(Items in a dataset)
— Start —

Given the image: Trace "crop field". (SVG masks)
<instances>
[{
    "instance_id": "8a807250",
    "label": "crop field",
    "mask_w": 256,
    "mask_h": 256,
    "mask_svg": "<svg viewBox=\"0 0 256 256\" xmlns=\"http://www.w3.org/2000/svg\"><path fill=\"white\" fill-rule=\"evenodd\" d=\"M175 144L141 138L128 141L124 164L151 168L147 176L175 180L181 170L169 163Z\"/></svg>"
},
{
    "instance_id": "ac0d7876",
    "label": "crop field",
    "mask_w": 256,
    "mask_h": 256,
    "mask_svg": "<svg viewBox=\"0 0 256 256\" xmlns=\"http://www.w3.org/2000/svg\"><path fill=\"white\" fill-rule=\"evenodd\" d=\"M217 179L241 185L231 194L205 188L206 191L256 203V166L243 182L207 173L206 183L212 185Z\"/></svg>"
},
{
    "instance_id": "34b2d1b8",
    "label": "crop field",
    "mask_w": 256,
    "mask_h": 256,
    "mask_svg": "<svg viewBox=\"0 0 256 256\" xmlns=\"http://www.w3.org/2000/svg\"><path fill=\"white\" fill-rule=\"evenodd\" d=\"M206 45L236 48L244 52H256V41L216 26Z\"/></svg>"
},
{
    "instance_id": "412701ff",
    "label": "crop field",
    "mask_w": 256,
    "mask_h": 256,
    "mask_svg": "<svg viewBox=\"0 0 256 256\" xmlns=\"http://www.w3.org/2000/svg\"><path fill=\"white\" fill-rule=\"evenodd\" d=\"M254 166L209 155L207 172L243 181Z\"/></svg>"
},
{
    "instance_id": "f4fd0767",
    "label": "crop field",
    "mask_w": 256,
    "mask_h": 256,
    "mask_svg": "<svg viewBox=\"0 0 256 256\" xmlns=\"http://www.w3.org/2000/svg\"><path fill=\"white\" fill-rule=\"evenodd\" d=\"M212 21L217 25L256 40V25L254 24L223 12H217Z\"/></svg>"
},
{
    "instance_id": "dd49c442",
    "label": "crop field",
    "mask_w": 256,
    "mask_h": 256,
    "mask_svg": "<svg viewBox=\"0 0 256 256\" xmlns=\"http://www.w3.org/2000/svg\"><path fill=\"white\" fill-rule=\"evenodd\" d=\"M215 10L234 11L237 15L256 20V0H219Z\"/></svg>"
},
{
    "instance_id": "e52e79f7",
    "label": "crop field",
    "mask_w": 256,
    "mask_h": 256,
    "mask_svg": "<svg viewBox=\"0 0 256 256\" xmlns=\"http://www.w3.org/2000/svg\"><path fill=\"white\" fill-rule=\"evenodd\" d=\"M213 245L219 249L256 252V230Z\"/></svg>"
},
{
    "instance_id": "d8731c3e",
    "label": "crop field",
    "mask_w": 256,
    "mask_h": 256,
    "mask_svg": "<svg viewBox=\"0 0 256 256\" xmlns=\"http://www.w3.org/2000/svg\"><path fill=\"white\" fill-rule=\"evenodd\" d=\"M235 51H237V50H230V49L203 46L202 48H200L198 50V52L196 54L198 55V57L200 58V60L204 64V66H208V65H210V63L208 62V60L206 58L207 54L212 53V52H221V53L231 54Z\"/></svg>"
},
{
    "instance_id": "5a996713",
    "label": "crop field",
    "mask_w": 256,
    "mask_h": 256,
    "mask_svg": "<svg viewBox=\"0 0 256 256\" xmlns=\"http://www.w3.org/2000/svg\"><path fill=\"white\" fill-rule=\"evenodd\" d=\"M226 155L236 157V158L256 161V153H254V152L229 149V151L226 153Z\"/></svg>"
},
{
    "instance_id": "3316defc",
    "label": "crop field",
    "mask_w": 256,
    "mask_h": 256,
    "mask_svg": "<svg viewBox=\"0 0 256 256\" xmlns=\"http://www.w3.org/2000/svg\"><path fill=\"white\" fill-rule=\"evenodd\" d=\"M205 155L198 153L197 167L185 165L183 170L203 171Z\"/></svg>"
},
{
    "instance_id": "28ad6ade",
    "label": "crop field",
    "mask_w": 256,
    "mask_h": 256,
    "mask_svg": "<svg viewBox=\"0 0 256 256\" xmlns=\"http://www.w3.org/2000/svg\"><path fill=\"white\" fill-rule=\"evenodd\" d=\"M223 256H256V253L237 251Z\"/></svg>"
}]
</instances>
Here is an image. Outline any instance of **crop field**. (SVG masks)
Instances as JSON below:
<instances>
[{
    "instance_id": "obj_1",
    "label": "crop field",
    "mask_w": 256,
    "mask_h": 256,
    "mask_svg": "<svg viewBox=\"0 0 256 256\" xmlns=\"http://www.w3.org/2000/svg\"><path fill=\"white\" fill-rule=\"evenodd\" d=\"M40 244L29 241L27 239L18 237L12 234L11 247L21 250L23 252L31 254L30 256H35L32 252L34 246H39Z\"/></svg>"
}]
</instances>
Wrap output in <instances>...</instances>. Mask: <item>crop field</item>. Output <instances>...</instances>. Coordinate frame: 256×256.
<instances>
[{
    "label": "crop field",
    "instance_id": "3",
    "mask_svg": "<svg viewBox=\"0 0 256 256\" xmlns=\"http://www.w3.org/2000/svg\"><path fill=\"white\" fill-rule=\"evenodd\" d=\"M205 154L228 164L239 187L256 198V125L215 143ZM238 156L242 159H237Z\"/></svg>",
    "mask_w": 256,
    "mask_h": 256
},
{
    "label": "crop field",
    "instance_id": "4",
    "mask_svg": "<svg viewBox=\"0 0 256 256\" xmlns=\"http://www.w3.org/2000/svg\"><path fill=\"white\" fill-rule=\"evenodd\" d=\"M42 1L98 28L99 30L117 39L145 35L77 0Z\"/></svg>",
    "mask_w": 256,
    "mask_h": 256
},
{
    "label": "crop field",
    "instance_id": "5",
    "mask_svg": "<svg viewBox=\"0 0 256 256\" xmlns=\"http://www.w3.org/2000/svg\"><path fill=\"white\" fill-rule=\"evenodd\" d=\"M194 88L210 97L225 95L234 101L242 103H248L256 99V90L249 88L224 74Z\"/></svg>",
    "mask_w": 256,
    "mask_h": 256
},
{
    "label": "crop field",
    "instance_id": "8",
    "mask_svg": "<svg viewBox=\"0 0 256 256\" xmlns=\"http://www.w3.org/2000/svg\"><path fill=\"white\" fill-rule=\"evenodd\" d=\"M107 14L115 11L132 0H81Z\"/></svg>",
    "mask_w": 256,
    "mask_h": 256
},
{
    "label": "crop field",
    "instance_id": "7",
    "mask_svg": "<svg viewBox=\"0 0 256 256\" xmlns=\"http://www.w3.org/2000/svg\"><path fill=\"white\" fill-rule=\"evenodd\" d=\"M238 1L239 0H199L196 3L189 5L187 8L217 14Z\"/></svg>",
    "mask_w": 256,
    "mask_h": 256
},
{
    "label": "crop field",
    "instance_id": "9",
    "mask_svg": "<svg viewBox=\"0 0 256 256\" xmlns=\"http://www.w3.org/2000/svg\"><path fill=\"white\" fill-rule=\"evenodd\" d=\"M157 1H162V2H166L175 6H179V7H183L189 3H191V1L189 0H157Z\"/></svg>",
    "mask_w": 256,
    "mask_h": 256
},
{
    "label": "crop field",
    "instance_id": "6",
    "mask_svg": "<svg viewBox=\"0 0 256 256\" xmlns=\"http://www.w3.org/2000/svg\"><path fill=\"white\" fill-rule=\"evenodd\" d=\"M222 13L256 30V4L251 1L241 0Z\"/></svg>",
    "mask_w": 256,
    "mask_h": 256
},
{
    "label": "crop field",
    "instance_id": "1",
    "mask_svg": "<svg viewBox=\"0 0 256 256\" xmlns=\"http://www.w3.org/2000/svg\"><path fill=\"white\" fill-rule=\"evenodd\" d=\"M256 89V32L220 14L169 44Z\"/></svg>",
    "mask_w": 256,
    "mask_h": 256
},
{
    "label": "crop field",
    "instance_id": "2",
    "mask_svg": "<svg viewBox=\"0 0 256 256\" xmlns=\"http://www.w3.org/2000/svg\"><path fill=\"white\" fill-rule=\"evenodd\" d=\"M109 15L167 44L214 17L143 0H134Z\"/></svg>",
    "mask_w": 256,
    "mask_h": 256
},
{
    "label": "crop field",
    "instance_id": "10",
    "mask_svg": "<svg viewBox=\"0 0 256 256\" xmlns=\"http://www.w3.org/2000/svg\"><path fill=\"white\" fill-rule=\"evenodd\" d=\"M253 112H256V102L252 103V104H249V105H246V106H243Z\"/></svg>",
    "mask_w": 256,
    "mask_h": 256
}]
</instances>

— End —

Count the lines in the entries that contain the string "masks", matching case exactly. Give only the number.

2